Leicester City FC uses data analysis extensively mingled with the wearable technology to measure and observe their performance during matches and training sessions. The data and insights made them a champion of the English football. Large volumes of routinely collected data with respect to day to day processes sheds new light on these processes. Having large quantities of data collected routinely in relation to the everyday processes of a company, whether large or small, opens up a clear potential for these processes to be monitored in a new perspective. Sometimes the collection of big data will immediately give small businesses clarity on what they’ve been doing wrong or what they might be able to do better. But other times it will take in-depth analysis and careful consideration before these kind of insights are arrived at. Either way, the problem solving potential of big data for small businesses is usually very substantial indeed.

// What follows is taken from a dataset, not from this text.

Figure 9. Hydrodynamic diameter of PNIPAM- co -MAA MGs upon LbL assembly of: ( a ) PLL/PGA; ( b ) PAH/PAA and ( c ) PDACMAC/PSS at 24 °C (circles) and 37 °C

The data is rooted in the customs of the club, with its performance team relying on analytical products from OptaPro. The players are given pre and post-match reports via iPad so as to gain an edge on the battlefield. The club also has a specialist analysis room in the stadium that’s hooked to the dressing room so the team can access data from Opta’s Pro Portal at half-time. Additionally, player performance is benchmarked against a season average so they can assess how well they’re playing at any given time.
The club was also among the luckiest team with the injuries in 2015/16 season. The usage of OptimEye S5 facilitates them to manifest the risk of a player getting injured at any given time based on benchmark data that automatically shows when they have exceeded their usual workload.
What’s even more remarkable about Leicester’s rise to fame is the fact they did it at a fraction of the price of their competitors, a classic and valuable lesson that “money is not everything”.
Leicester City FC is a clear example that how significant the data analytics and minute details can be. However, finesse and flair were also involved in the form of dynamic duo – Jamie Vardy (Striker) & Riyad Marhez (Midfielder).
Leicester City’s coach Claudio Ranieri, a 64 year old Italian told his native newspaper Corriere della Sera, “I have great admiration for those who build new tactical systems, but I always thought the most important thing a good coach must do is to build the team around the characteristics of his players. So I told the players that I trusted them and would speak very little of tactics”
If they can do it, any radical and dynamic Lad/Organization/Leader/Manager/Team could.